• **Instruction**:
Rewrite every line of the listing below, leaving out the pictures, with "colour" changed to "color" and everything else kept the same.

* BEGIN Records provided *

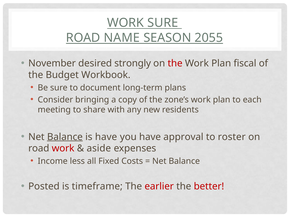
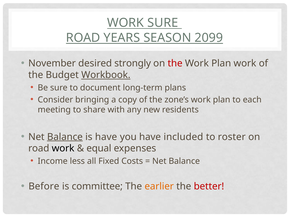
NAME: NAME -> YEARS
2055: 2055 -> 2099
Plan fiscal: fiscal -> work
Workbook underline: none -> present
approval: approval -> included
work at (63, 149) colour: red -> black
aside: aside -> equal
Posted: Posted -> Before
timeframe: timeframe -> committee
earlier colour: red -> orange
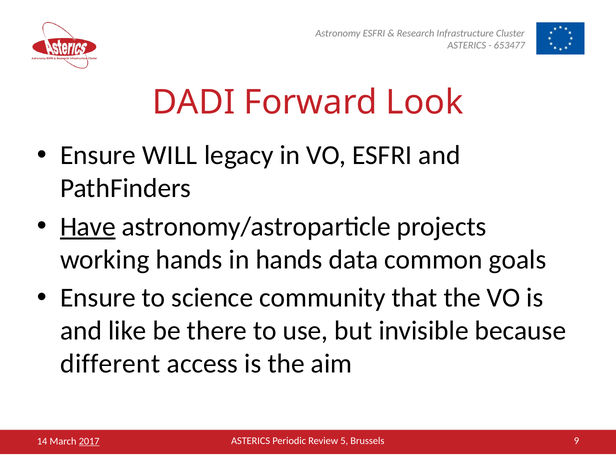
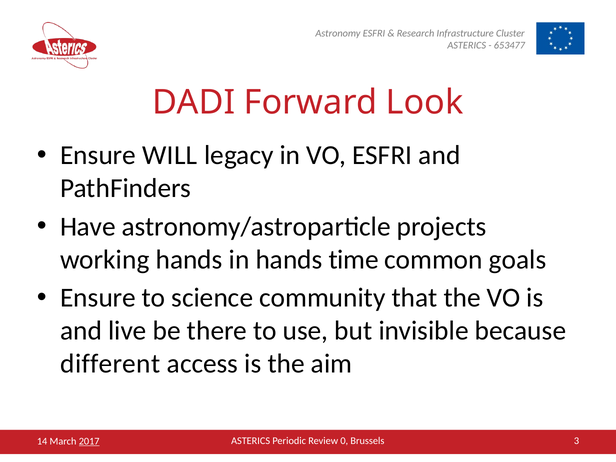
Have underline: present -> none
data: data -> time
like: like -> live
5: 5 -> 0
9: 9 -> 3
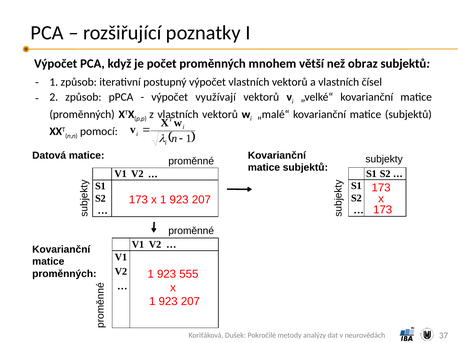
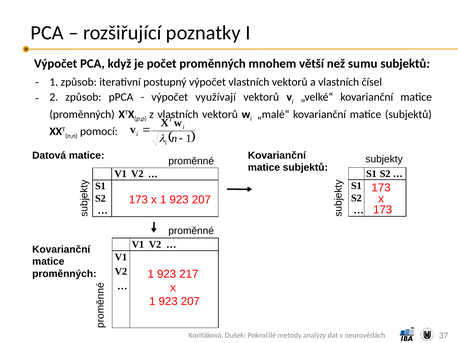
obraz: obraz -> sumu
555: 555 -> 217
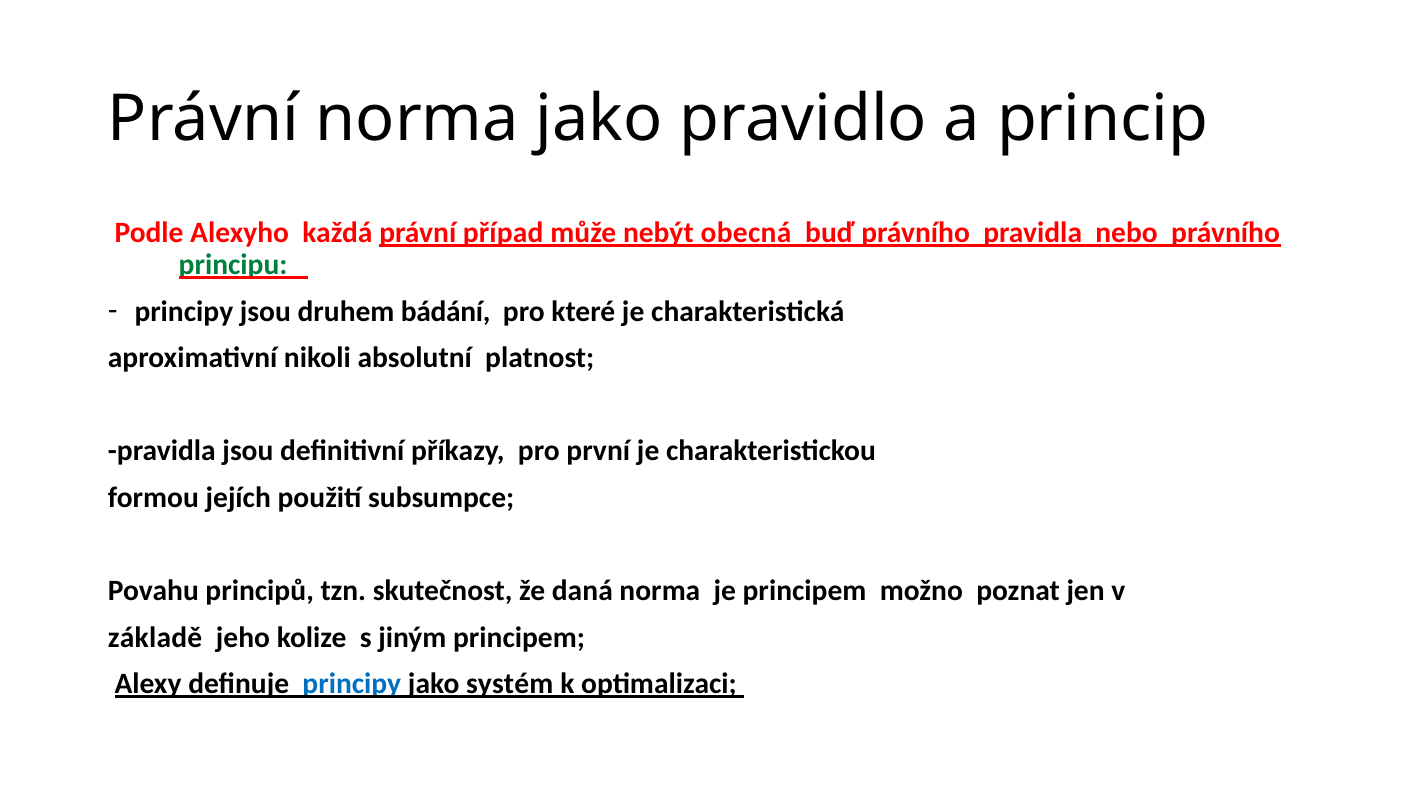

* END Records provided *

• **Final result**:
NAME: NAME -> YEARS
2055: 2055 -> 2099
Plan fiscal: fiscal -> work
Workbook underline: none -> present
approval: approval -> included
work at (63, 149) color: red -> black
aside: aside -> equal
Posted: Posted -> Before
timeframe: timeframe -> committee
earlier color: red -> orange
Have underline: present -> none
data: data -> time
like: like -> live
5: 5 -> 0
9: 9 -> 3
obraz: obraz -> sumu
555: 555 -> 217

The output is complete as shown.